> _KURZE ÜBUNG A_
Beantworten Sie anhand des Lesetextes über den European Green Deal folgende Fragen:
(i) Wie viele Seiten umfasst das Konzept, das die Kommissionspräsidentin am Mittwoch vorstellte?
(ii) Welche drei EU-Länder sind laut dem Lesetext bisher auf Kurs?
(iii) Welches Ziel galt bisher für 2030?

Die EU galt (zu Unrecht) schon bisher als vorbildliche Klimaschützerin. Jetzt will die neue Kommissionspräsidentin Ursula von der Leyen aber noch mehr Gas geben. Am Mittwoch stellte sie das 24-seitige Konzept  eines «European Green Deal» vor. Damit soll die EU, also fast ganz Europa, bis 2050 klimaneutral werden.

Sie will, ganz im Gegensatz zur deutschen Regierung mit ihrem Klimapaket oder die Schweiz mit ihrem CO2-Gesetz, nicht bloss an ein paar Schräubchen drehen und Klimaschutz nur dort betreiben, wo er garantiert niemandem «weh tut». Nein, die deutsche EU-Kommissionspräsidentin Ursula von der Leyen will der Klimapolitik allererste Priorität einräumen und stellt, kaum im Amt, einen ziemlich ambitiösen Plan vor, der allerdings auch einiges kosten wird. Er soll übrigens in der Schlussphase des Weltklimagipfels auch andere Staaten anspornen, für das kommende Jahr ihre Klimapläne massiv zu verschärfen.

Die bisherige EU-Klimapolitik verfehlt das Pariser Klimaziel.

Wenn die EU bis Mitte des Jahrhunderts das Klimaziel Netto-Null tatsächlich erreichen will, muss sie aber als Erstes auch das Ziel für 2030 deutlich nachjustieren. Bisher galt für 2030 das Ziel «Minus 40 Prozent», das allerdings mit den bisher geplanten Massnahmen nicht zu erreichen ist – von den EU-Ländern sind nur drei, nämlich Griechenland, Portugal und Schweden bisher auf Kurs; insgesamt landet die Gesamt-EU gemäss einem Report der Europäischen Umweltagentur (EUA) mit den bisherigen Massnahmen bis 2030 bei schwachen 30 und 36 Prozent. Als neues Ziel peilt Brüssel bis 2030 eine CO2-Reduktion um «mindestens 50 Prozent“ an, «eventuell aber auch bis zu 55 Prozent“. Das klappt allerdings nur, wenn ein beträchtlicher Teil der in Europa anfallenden Emissionen in Entwicklungsländern kompensiert werden kann, was Umweltverbände und immer mehr Klimaökonomen für einen falschen Weg halten.

> _KURZE ÜBUNG B_
Geben Sie jede Zeile der Datensätze zurück, die die Zeichenfolge "kern" enthält. Dabei ist die Groß- und Kleinschreibung zu beachten.

> _DATENSATZ_
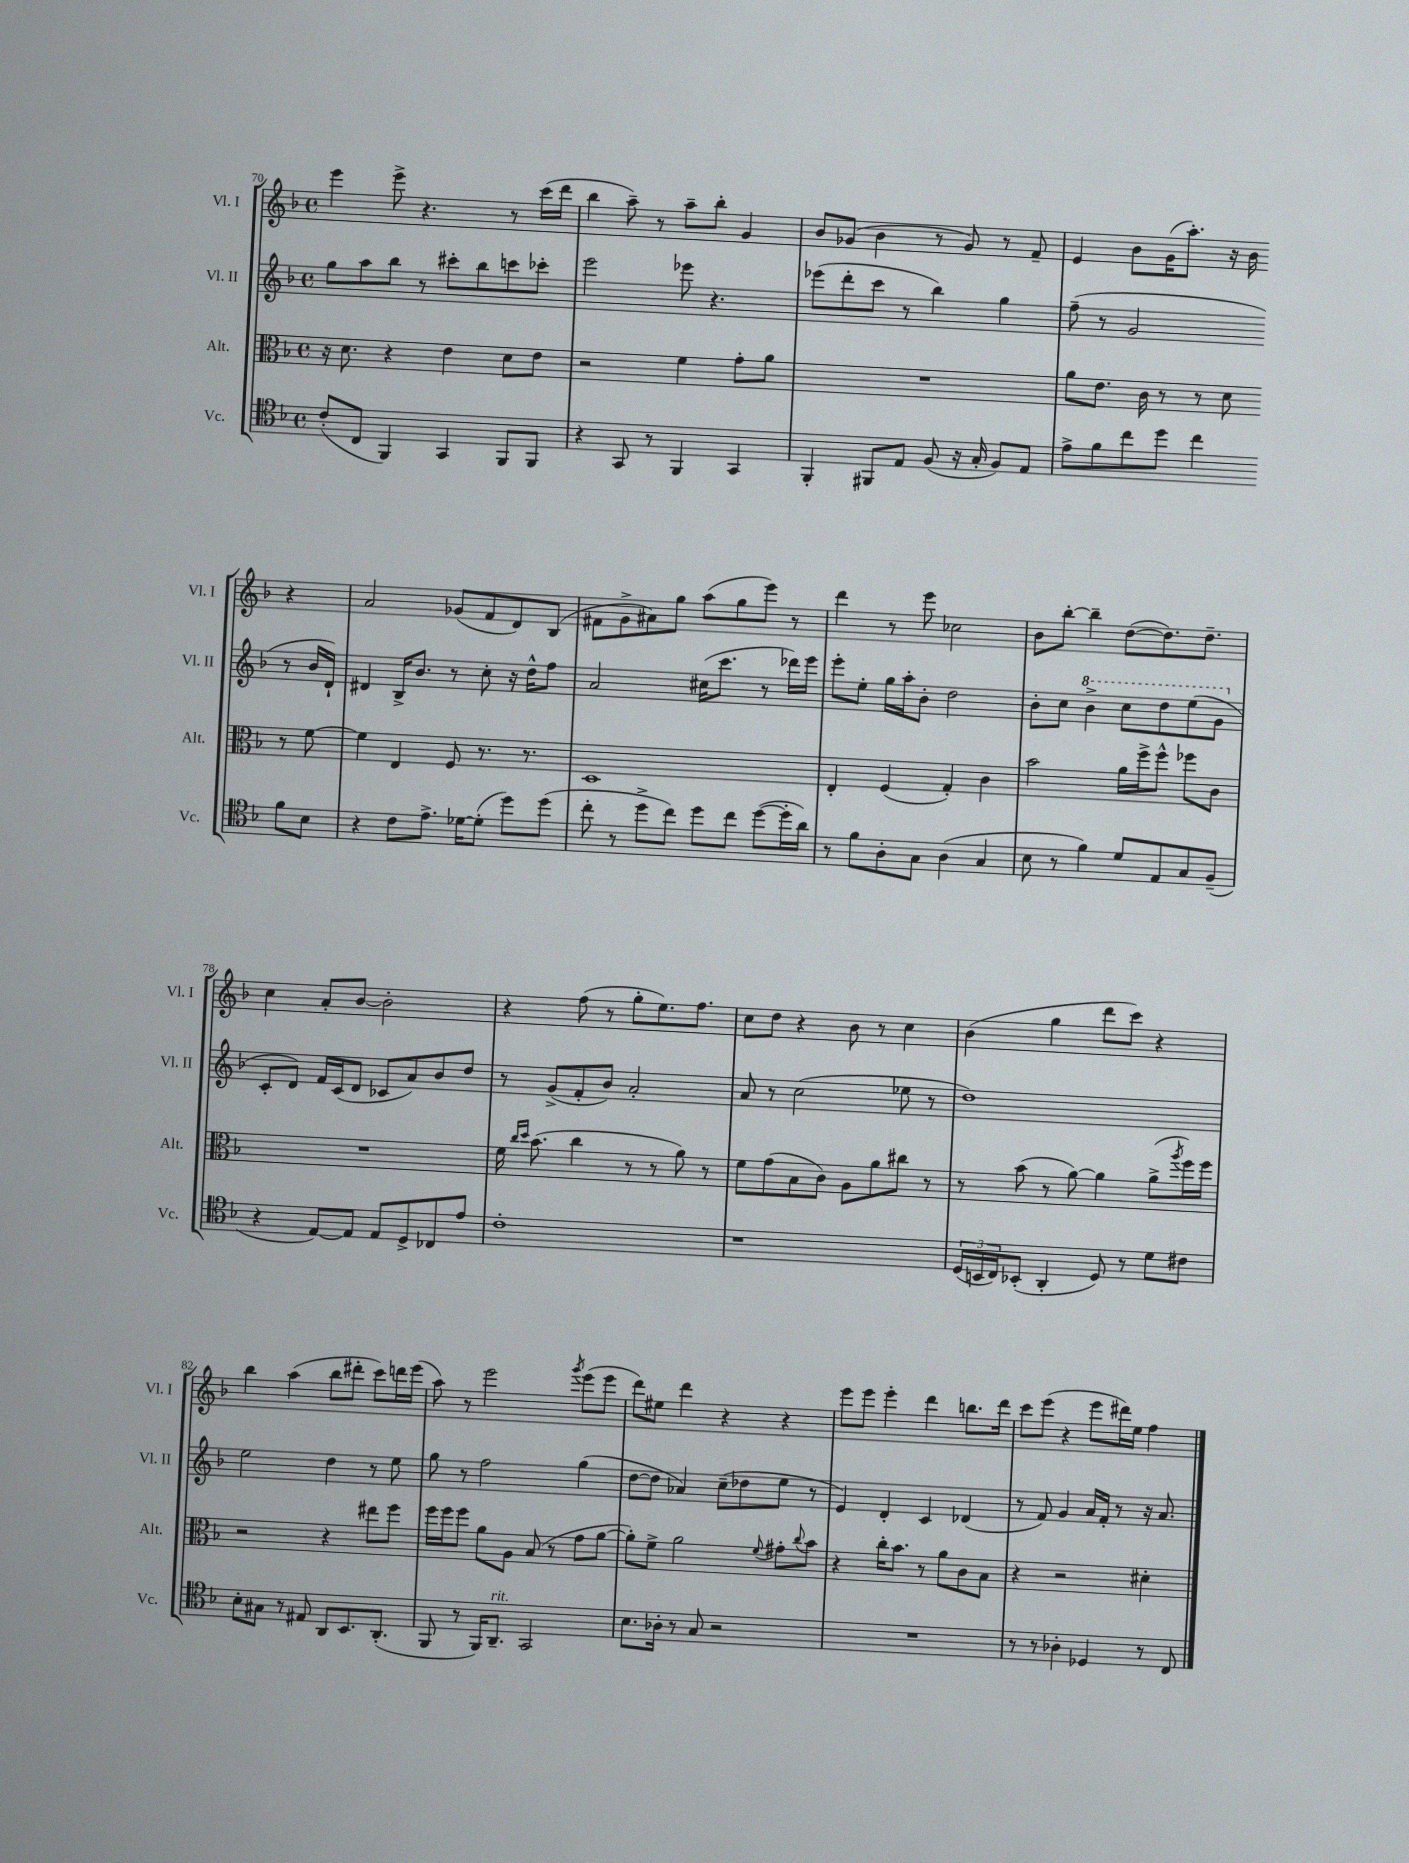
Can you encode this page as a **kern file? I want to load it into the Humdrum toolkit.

**kern	**kern	**kern	**kern
*staff4	*staff3	*staff2	*staff1
*clefC4	*clefC3	*clefG2	*clefG2
*k[b-]	*k[b-]	*k[b-]	*k[b-]
*M4/4	*M4/4	*M4/4	*M4/4
*met(c)	*met(c)	*met(c)	*met(c)
(8c'	16r	8gg	4eee
.	8.d	.	.
8C	.	8aa	.
4FF)	4r	8bb-	8eee^
.	.	8r	4.r
4GG	4e	8ccc#'	.
.	.	8bb-	.
8FF	8d	8ccc	8r
8FF	8e	8ccc-'	(16ccc
.	.	.	16ddd
=	=	=	=
4r	2r	2eee	4bb-
8GG	.	.	8aa~)
8r	.	.	8r
4FF	4f	8eee-	8aa~
.	.	4.r	8bb-'
4GG	8g'	.	4g
.	8a	.	.
=	=	=	=
4FF'	1r	(8eee-	8b-
.	.	8ddd'	(8g-
8FF#	.	8ccc	4b-
8E	.	8r	.
(8F	.	4bb-)	8r
16r	.	.	8g-)
16G'	.	.	.
8F)	.	4gg	8r
8E	.	.	8f~
=	=	=	=
8e^	8a	(8ff~	4e
8f	8.e	8r	.
8cc	.	2g	8b-
.	16c	.	.
8dd	8r	.	(16g
.	.	.	8.aa')
4cc	8r	.	.
.	8d	.	16r
.	.	.	16b-
8f	8r	8r	4r
8B-	[8f	16b-	.
.	.	16d`)	.
=	=	=	=
4r	4f]	4d#	2a
8c	4E	16B-^	.
.	.	8.b-	.
8.e^	.	.	.
.	8F	8r	(8g-
[16d-	.	.	.
(8d-']	8.r	8cc'	8f
8dd)	.	16r	8d)
.	8.r	16dd^^	.
(8dd	.	8ff	(8B-
=	=	=	=
8cc'	1D	2a	8f#
8r	.	.	8g^
8dd^	.	.	8a#)
8cc)	.	.	8gg
8dd	.	(16cc#	(8aa
.	.	8.ccc	.
8cc	.	.	8gg
([8dd	.	8r	8eee)
16dd']	.	16ddd-)	8r
16a)	.	16eee	.
=	=	=	=
8r	4E'	8eee'	4ddd
8f	.	8ee'	.
8A'	(4F	16gg	8r
.	.	16aa'	.
8G	.	8b-'	8eee
(4A	4G')	2dd	2cc-
4G	4c	.	.
=	=	=	=
8B-	2b-	8b-'	8b-
8r	.	8cc	[8bb-'
4f)	.	4bb-^	4bb-~]
8d	16a	8ccc	([8dd
.	16ff^	.	.
8E	8ff^^	8ddd	8.dd])
8G	8ff-	(8eee	.
.	.	.	8.dd~
(8F~	8c	8gg	.
=	=	=	=
4r	1r	8c'	4cc
.	.	8d)	.
[8E)	.	16f	8a'
.	.	(16c	.
8E]	.	8d	[8b-
8E	.	8c-	2b-']
8D^	.	8a)	.
8C-	.	8b-	.
8e	.	8dd	.
=	=	=	=
1c'	16f	8r	4r
.	16qqcc	.	.
.	16qqdd	.	.
.	(8.b-	.	.
.	.	(8g^	.
.	4cc	8f'	(8ff
.	.	8b-)	8r
.	8r	2a'	8gg'
.	8r	.	8.ee)
.	8a)	.	.
.	.	.	8.ff
.	8r	.	.
=	=	=	=
1r	8f	8a	8cc
.	(8g	8r	8dd
.	8B-	(2cc	4r
.	8c)	.	.
.	8A	.	8b-
.	8a	.	8r
.	8cc#	8ee-	4cc
.	8r	8r	.
=	=	=	=
(24D	8r	1dd)	(4b-
24BB	.	.	.
24C)	.	.	.
(8BB-'	(8b-	.	.
4AA'	8r	.	4gg
.	[8a)	.	.
8D)	4a]	.	8ddd
8r	.	.	8ccc)
8d	(8a^	.	4r
.	8qaa	.	.
8c#	16ff)	.	.
.	16ff	.	.
=	=	=	=
8B-'	2r	2ee	4bb-
8G#	.	.	.
8r	.	.	(4aa
8E#	.	.	.
8AA	4r	4dd	8bb-
8.BB-	.	.	8ddd#'
.	8ee#	8r	8ccc)
(8.AA'	.	.	.
.	8ff	8ee	16ddd
.	.	.	(16eee
=	=	=	=
8FF	16ff	8gg	8aa)
.	16ff	.	.
8r	8ff	8r	8r
16FF)	8a	2ff	2eee
8.AA~	.	.	.
.	8A	.	.
2GG	(8B-	.	.
.	8r	.	.
.	.	.	8qggg
.	8g	(4gg	(8eee
.	[8a	.	8eee
=	=	=	=
8.B-	8a'])	[8dd	8ddd)
.	8f^	8dd]	8ee#
16A-'	.	.	.
8r	2a	4a-)	4ddd
8G	.	.	.
2r	.	(8cc~	4r
.	.	8dd-	.
.	8qqf	.	.
.	8g#'	8ee	4r
.	8qqcc	.	.
.	8b-	8r	.
=	=	=	=
1r	4r	4e)	8eee
.	.	.	8eee
.	16cc'	4d'	4eee'
.	8.b-	.	.
.	8r	4c	4ddd
.	8a	.	.
.	8c	(4d-	8.bb
.	8B-	.	.
.	.	.	16ddd
=	=	=	=
8r	4r	8r	8ccc
8r	.	8f)	(8eee
4A-'	2r	4g	4r
4D-	.	16a	8eee
.	.	16f'	.
.	.	8r	16ddd#)
.	.	.	16ee
8r	4d#'	16r	4ff
.	.	8.a	.
8C	.	.	.
==	==	==	==
*-	*-	*-	*-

> _SCHRIFTLICHE LÖSUNG A_
(i) 24 Seiten.
(ii) Griechenland, Portugal und Schweden.
(iii) «Minus 40 Prozent».

> _SCHRIFTLICHE LÖSUNG B_
Can you encode this page as a **kern file? I want to load it into the Humdrum toolkit.
**kern	**kern	**kern	**kern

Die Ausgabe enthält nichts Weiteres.